Work task: Restate each entry below exactly; pictures stay out of the copy.

Information shown:
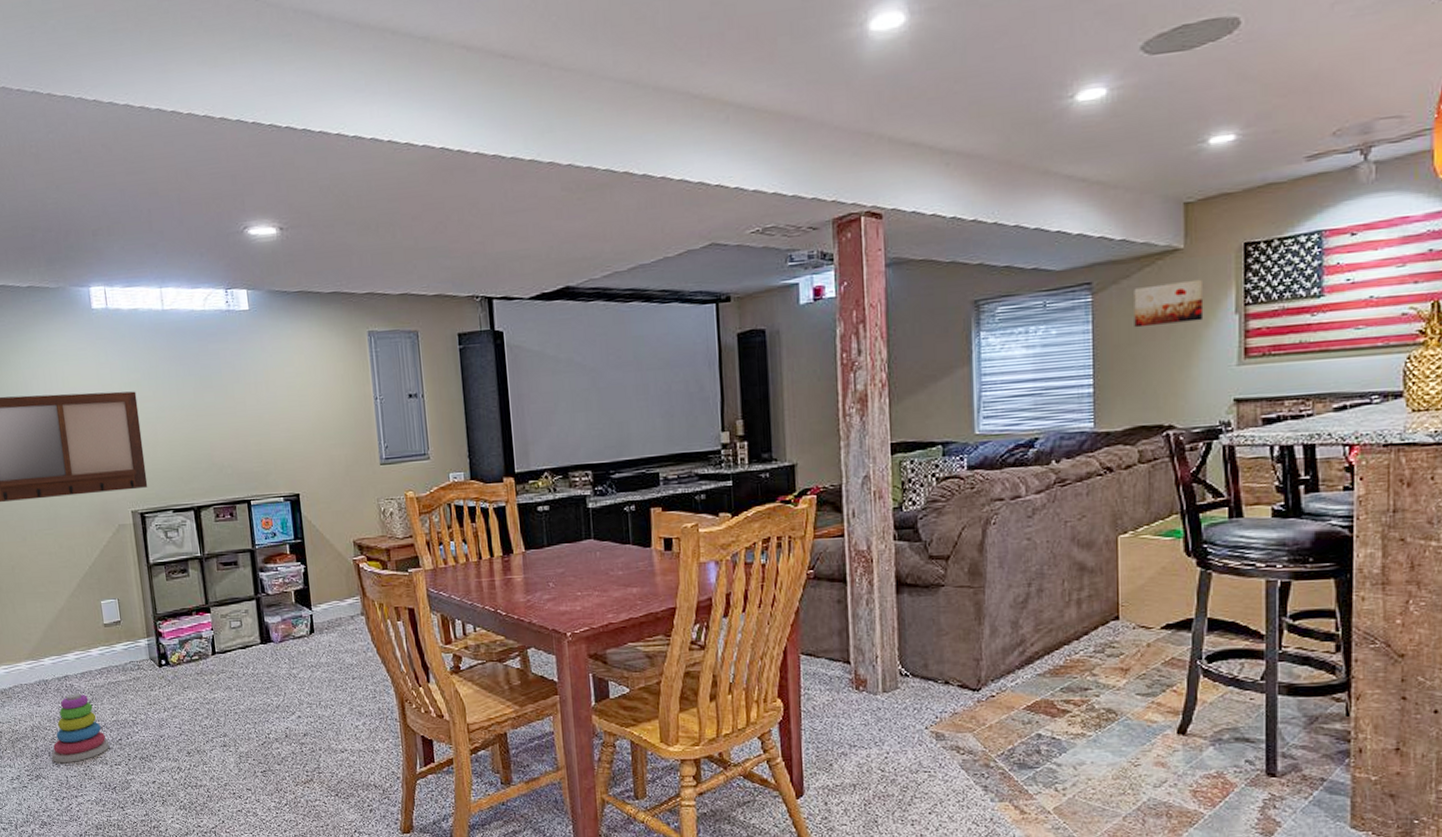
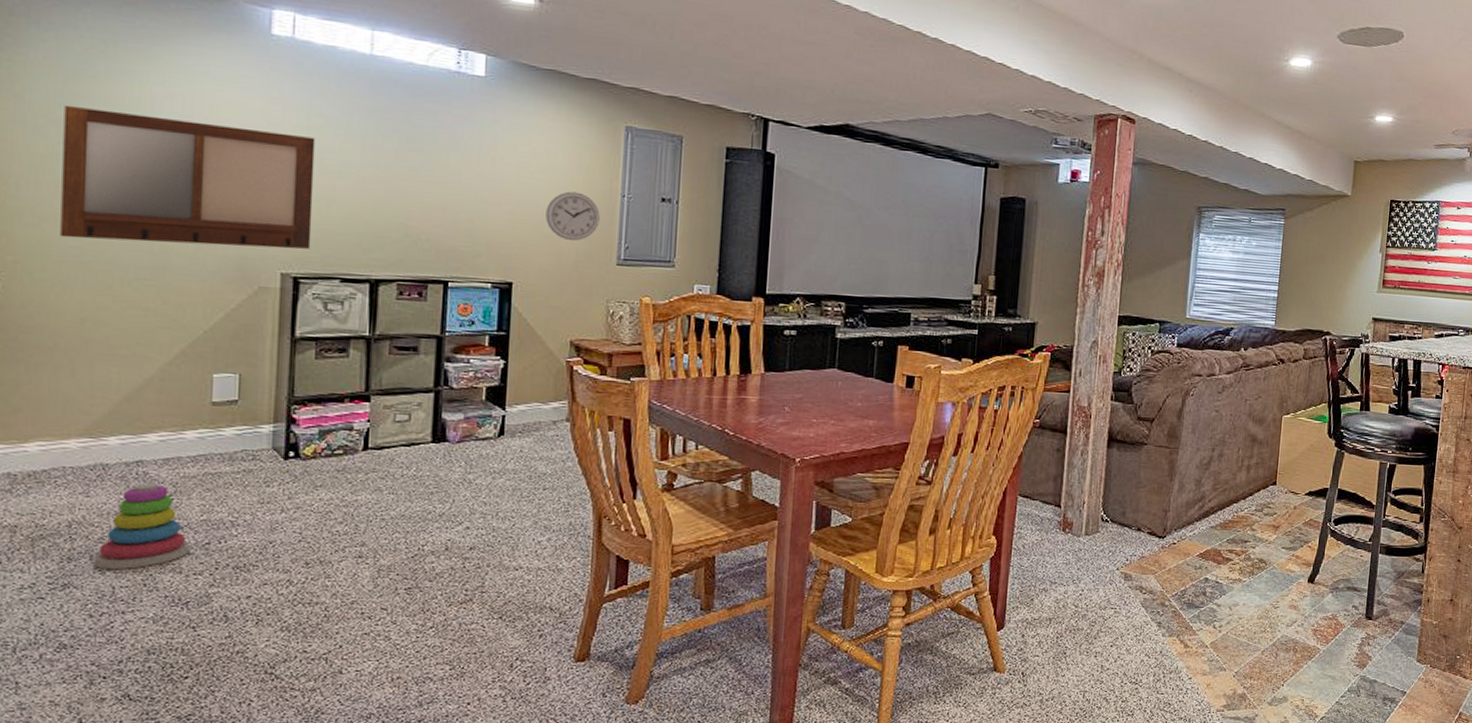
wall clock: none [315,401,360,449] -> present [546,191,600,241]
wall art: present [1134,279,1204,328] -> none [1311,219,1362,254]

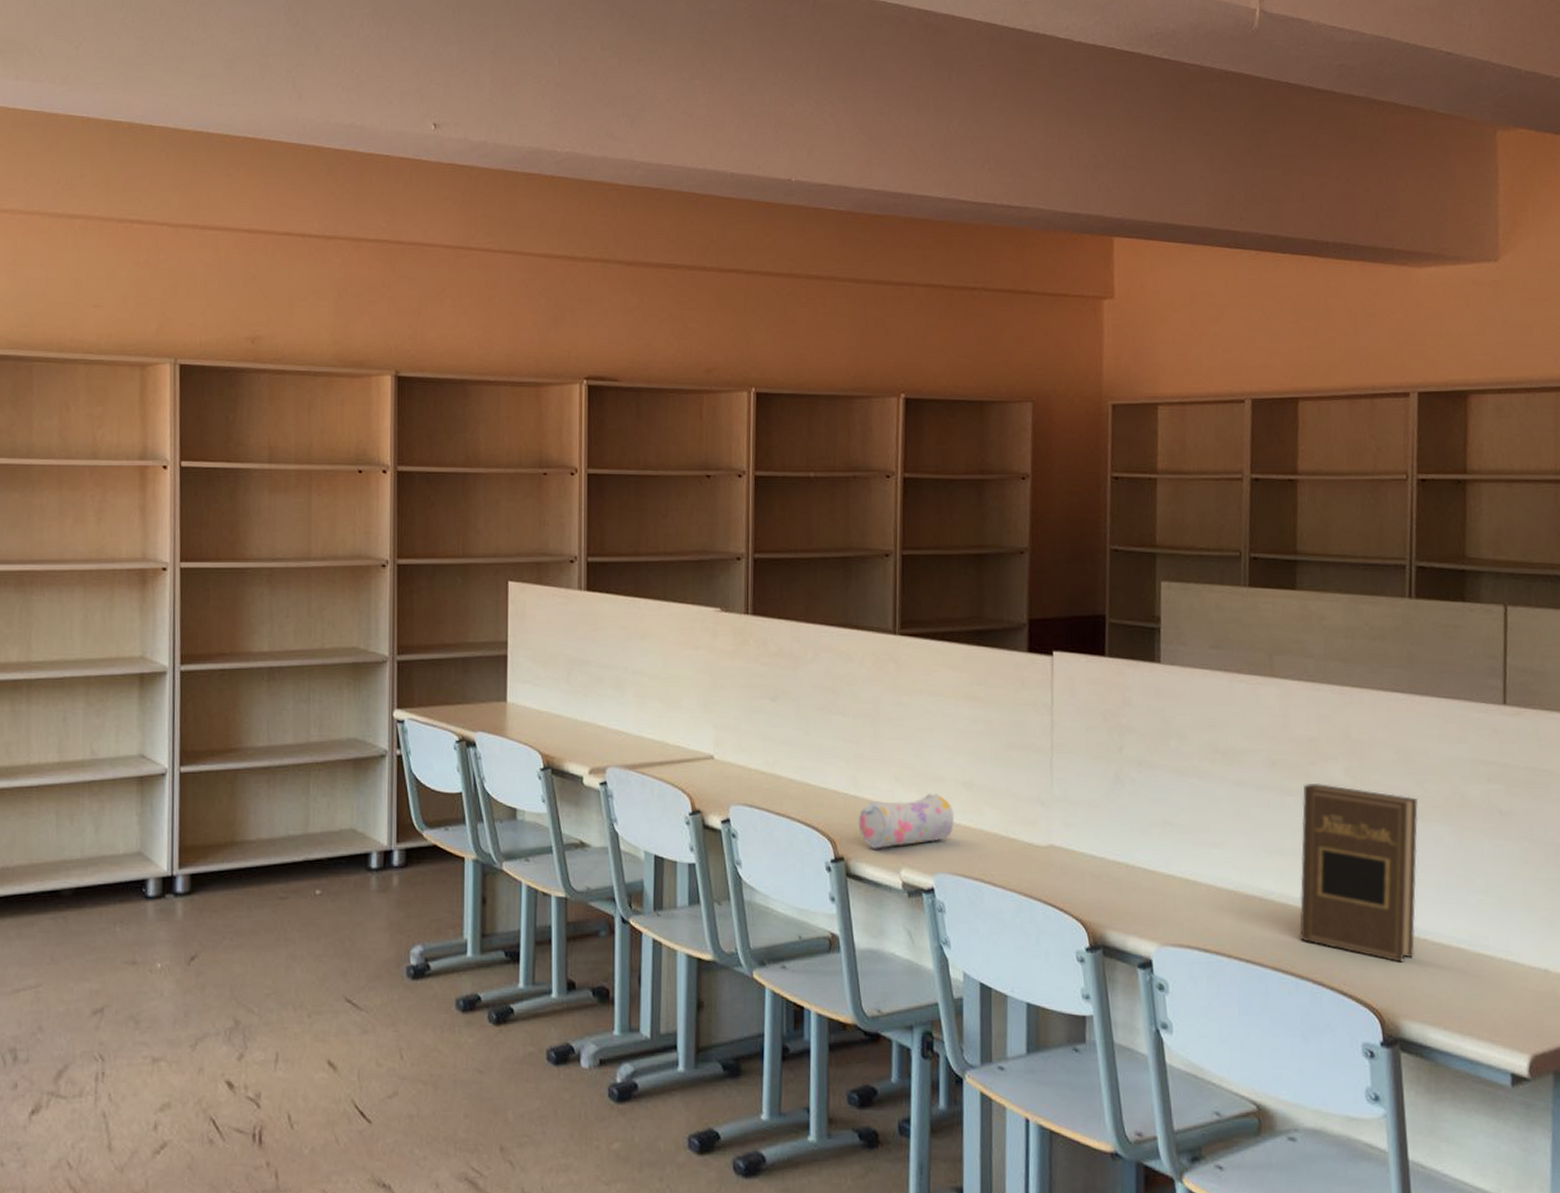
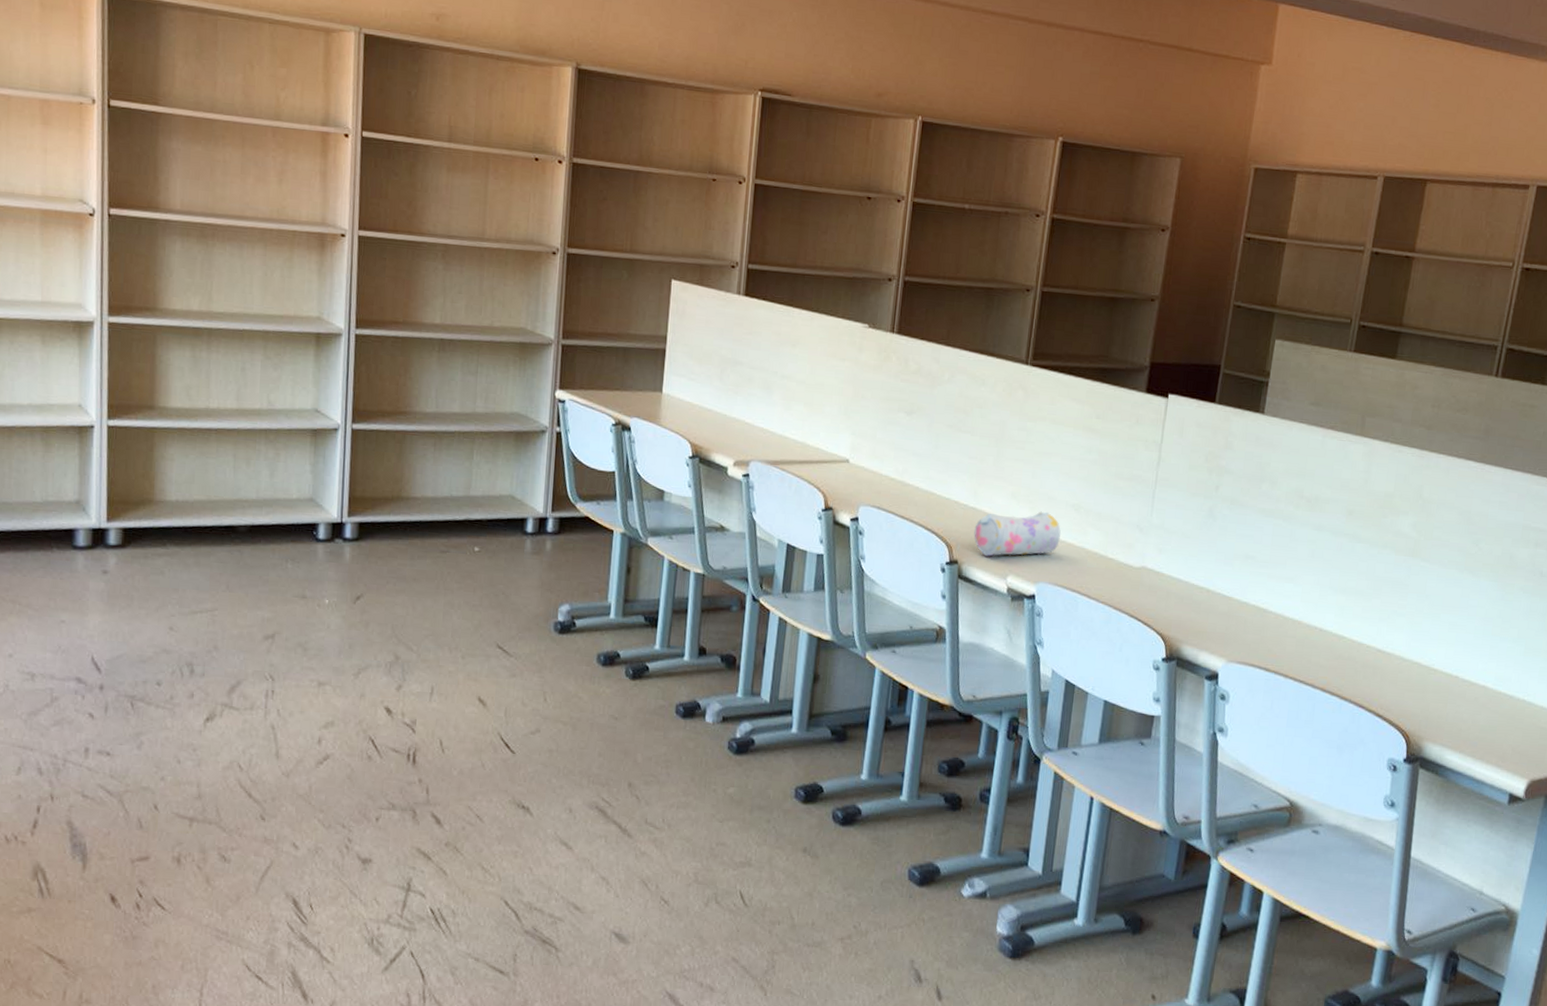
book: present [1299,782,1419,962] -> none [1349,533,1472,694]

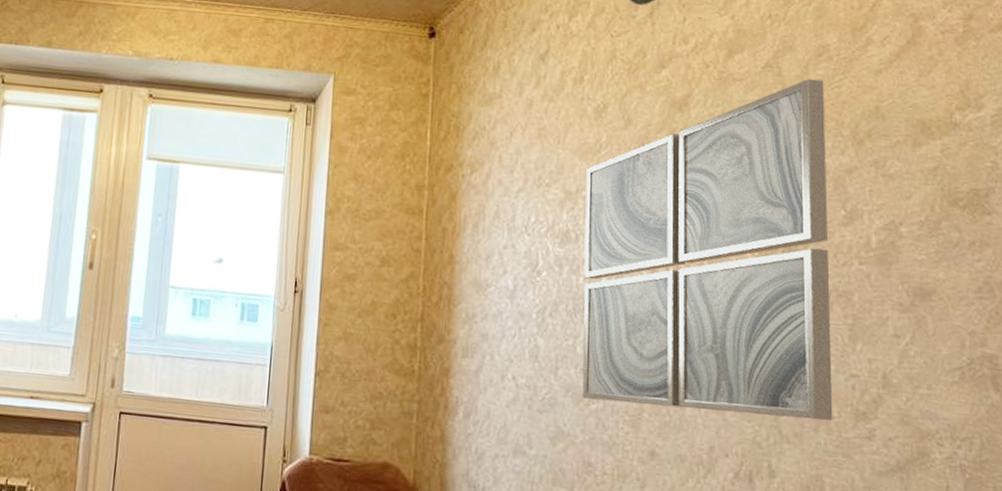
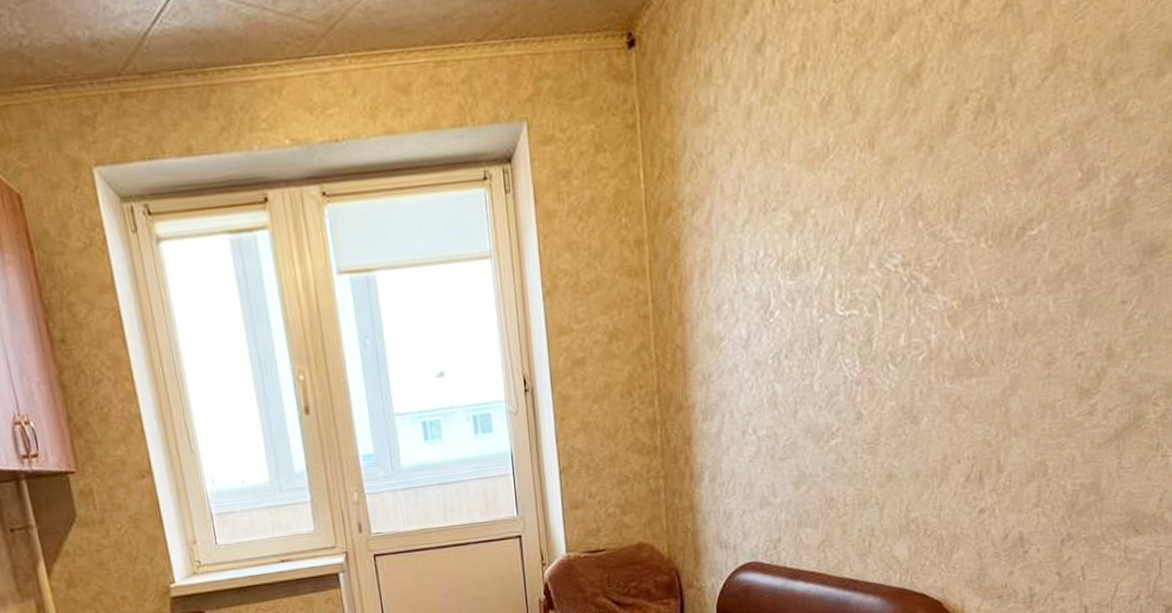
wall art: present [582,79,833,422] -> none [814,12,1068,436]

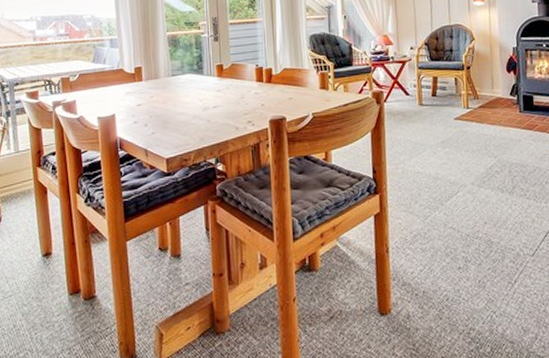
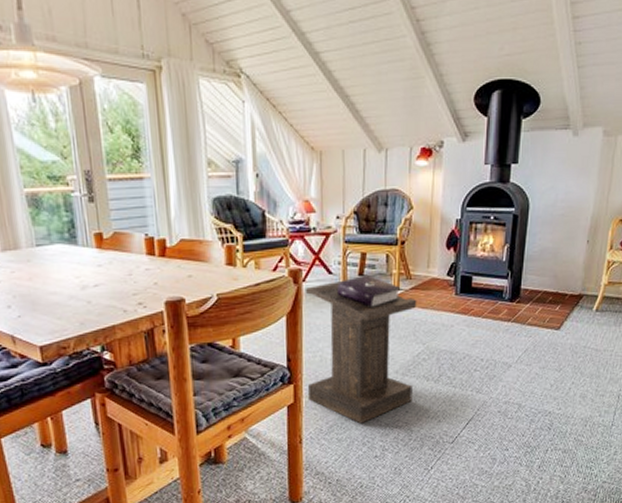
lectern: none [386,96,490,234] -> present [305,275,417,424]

Answer box:
wall clock: none [315,401,360,449] -> present [546,191,600,241]
wall art: present [1134,279,1204,328] -> none [1311,219,1362,254]

book: present [1299,782,1419,962] -> none [1349,533,1472,694]

wall art: present [582,79,833,422] -> none [814,12,1068,436]

lectern: none [386,96,490,234] -> present [305,275,417,424]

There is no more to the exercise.